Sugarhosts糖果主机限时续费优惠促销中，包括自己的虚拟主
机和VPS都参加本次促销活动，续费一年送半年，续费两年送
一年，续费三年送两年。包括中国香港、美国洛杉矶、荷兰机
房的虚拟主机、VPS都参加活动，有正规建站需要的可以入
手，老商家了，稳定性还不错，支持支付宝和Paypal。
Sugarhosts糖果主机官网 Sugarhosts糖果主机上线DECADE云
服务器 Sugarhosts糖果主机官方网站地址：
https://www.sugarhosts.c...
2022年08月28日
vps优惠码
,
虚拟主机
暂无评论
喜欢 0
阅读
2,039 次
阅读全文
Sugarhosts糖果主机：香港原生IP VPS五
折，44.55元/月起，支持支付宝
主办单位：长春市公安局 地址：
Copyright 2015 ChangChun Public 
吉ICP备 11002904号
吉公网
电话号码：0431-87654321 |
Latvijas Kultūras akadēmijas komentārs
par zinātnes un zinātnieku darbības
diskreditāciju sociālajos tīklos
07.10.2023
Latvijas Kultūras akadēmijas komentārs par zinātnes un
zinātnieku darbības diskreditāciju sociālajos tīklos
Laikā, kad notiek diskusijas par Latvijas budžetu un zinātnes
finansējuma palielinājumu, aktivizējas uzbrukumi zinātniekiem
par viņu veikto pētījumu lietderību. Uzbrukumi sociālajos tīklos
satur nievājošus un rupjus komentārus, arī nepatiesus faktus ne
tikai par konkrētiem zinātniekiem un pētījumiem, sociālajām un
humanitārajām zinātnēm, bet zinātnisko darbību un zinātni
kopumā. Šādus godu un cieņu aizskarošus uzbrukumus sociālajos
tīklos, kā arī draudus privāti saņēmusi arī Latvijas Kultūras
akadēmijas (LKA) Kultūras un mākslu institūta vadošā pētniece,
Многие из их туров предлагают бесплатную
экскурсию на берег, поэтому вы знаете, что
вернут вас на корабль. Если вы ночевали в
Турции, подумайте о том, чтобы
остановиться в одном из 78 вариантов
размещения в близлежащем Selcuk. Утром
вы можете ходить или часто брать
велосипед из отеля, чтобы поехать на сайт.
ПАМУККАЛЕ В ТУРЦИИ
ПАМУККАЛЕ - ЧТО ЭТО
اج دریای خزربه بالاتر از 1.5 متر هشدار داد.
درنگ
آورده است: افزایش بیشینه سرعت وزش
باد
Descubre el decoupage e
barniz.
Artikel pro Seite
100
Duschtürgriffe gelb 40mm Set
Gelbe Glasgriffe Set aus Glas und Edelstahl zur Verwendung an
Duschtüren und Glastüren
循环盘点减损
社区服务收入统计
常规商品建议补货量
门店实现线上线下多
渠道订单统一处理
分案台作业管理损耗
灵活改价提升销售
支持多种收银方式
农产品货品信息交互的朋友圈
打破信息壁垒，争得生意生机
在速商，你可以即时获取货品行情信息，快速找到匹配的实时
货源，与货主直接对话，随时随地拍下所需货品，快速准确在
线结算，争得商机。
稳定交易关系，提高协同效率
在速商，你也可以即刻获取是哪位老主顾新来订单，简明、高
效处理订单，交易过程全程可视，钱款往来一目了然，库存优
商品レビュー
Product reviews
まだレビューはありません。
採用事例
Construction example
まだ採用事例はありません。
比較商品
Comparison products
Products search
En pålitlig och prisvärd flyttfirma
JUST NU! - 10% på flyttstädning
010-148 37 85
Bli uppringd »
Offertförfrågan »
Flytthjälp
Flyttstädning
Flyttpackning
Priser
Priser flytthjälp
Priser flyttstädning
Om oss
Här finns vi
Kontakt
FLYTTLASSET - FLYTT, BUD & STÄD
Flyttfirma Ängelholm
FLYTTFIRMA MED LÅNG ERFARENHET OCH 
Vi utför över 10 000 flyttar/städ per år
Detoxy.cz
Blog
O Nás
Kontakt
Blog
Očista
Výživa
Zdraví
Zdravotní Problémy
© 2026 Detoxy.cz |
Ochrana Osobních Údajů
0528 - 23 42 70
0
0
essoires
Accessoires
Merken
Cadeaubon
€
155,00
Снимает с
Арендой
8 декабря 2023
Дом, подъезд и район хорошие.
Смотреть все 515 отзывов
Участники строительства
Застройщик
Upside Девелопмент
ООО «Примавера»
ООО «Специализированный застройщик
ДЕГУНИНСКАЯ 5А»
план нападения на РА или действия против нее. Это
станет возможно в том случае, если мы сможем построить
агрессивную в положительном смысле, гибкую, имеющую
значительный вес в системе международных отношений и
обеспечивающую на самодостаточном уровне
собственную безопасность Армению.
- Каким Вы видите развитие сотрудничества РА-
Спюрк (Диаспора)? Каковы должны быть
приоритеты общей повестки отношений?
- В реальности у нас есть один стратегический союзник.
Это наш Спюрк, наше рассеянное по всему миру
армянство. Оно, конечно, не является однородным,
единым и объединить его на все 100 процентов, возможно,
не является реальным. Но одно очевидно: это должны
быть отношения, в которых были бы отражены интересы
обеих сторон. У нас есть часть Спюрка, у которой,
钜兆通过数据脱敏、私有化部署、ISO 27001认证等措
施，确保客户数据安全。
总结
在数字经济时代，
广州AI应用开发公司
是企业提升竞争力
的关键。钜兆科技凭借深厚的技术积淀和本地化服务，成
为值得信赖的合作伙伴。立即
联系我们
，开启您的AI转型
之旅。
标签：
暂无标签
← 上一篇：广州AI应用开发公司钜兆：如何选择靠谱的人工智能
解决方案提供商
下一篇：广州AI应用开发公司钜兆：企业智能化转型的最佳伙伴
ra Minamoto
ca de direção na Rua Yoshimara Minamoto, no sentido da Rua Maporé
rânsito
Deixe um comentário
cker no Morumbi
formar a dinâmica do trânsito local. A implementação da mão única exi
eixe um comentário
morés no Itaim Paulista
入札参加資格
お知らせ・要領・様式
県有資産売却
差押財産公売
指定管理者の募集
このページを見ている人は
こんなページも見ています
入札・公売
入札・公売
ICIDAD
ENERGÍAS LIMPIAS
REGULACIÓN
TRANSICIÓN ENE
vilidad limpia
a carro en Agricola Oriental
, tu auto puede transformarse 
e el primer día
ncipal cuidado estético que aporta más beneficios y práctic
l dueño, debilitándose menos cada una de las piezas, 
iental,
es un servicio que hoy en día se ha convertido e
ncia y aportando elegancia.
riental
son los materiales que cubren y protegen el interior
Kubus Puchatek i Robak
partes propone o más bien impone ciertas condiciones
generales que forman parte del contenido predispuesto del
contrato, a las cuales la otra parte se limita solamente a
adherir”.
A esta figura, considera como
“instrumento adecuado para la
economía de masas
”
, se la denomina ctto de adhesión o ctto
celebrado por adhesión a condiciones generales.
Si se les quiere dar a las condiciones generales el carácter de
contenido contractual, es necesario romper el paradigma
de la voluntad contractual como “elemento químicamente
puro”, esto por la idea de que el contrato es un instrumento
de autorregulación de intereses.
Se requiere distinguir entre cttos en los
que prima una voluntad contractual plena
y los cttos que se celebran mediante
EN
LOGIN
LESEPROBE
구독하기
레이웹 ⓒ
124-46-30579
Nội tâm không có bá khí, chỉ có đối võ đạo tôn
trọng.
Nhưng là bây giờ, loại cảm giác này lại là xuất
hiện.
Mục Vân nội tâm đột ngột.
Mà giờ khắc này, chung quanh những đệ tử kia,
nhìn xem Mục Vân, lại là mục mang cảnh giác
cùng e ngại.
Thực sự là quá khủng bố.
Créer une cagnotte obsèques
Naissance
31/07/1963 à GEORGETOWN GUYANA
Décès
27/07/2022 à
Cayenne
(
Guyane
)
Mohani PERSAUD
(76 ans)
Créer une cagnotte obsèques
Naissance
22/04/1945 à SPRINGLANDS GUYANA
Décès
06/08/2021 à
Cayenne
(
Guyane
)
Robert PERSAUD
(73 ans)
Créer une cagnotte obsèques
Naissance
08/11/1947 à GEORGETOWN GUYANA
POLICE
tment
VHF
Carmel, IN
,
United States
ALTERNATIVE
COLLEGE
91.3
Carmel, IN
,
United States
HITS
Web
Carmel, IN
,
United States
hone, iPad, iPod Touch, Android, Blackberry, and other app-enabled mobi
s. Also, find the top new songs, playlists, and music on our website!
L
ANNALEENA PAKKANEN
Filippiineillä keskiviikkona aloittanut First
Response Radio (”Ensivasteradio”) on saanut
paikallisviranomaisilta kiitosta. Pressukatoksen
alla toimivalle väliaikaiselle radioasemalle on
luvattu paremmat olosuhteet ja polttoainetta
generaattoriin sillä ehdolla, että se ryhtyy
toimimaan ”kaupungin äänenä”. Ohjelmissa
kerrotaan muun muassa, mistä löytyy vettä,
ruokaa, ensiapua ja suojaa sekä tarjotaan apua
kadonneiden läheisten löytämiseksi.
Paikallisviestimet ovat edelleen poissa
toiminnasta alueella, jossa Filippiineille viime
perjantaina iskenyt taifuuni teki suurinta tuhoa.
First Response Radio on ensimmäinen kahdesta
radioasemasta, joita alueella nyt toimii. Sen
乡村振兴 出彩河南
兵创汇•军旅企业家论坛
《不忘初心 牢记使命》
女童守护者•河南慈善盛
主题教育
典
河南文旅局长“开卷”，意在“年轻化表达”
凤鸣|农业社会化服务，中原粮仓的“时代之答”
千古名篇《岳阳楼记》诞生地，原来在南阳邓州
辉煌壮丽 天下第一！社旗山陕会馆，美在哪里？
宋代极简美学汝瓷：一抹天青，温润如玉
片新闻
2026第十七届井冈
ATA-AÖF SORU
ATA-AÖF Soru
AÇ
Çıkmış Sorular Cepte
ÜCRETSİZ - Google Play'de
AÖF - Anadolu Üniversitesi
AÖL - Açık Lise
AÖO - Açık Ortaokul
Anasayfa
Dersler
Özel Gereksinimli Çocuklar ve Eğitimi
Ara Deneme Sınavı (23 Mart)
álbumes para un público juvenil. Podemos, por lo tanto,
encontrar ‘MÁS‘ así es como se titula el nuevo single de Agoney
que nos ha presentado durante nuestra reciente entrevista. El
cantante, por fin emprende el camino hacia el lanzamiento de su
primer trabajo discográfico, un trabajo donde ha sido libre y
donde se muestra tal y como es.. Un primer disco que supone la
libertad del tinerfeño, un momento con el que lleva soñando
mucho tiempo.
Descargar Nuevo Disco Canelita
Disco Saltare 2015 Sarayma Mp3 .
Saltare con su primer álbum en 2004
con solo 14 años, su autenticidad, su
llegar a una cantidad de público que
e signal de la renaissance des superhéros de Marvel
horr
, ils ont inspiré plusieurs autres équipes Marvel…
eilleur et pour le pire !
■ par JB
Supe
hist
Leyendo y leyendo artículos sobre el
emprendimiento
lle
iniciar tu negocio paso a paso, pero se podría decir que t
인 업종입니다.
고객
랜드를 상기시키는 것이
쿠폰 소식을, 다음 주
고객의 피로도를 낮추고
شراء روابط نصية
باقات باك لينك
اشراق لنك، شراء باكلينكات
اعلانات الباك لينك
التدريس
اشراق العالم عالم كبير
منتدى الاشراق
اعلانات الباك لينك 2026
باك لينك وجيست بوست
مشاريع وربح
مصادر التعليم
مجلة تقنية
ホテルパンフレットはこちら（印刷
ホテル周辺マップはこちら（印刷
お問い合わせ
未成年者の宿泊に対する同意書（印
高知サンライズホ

EXERCISE DETAILS = Copy out the entries exactly. Begin at the first line and end with the line that has "satur nievājošus un".

ANSWER TO THE EXERCISE =
Sugarhosts糖果主机限时续费优惠促销中，包括自己的虚拟主
机和VPS都参加本次促销活动，续费一年送半年，续费两年送
一年，续费三年送两年。包括中国香港、美国洛杉矶、荷兰机
房的虚拟主机、VPS都参加活动，有正规建站需要的可以入
手，老商家了，稳定性还不错，支持支付宝和Paypal。
Sugarhosts糖果主机官网 Sugarhosts糖果主机上线DECADE云
服务器 Sugarhosts糖果主机官方网站地址：
https://www.sugarhosts.c...
2022年08月28日
vps优惠码
,
虚拟主机
暂无评论
喜欢 0
阅读
2,039 次
阅读全文
Sugarhosts糖果主机：香港原生IP VPS五
折，44.55元/月起，支持支付宝
主办单位：长春市公安局 地址：
Copyright 2015 ChangChun Public 
吉ICP备 11002904号
吉公网
电话号码：0431-87654321 |
Latvijas Kultūras akadēmijas komentārs
par zinātnes un zinātnieku darbības
diskreditāciju sociālajos tīklos
07.10.2023
Latvijas Kultūras akadēmijas komentārs par zinātnes un
zinātnieku darbības diskreditāciju sociālajos tīklos
Laikā, kad notiek diskusijas par Latvijas budžetu un zinātnes
finansējuma palielinājumu, aktivizējas uzbrukumi zinātniekiem
par viņu veikto pētījumu lietderību. Uzbrukumi sociālajos tīklos
satur nievājošus un rupjus komentārus, arī nepatiesus faktus ne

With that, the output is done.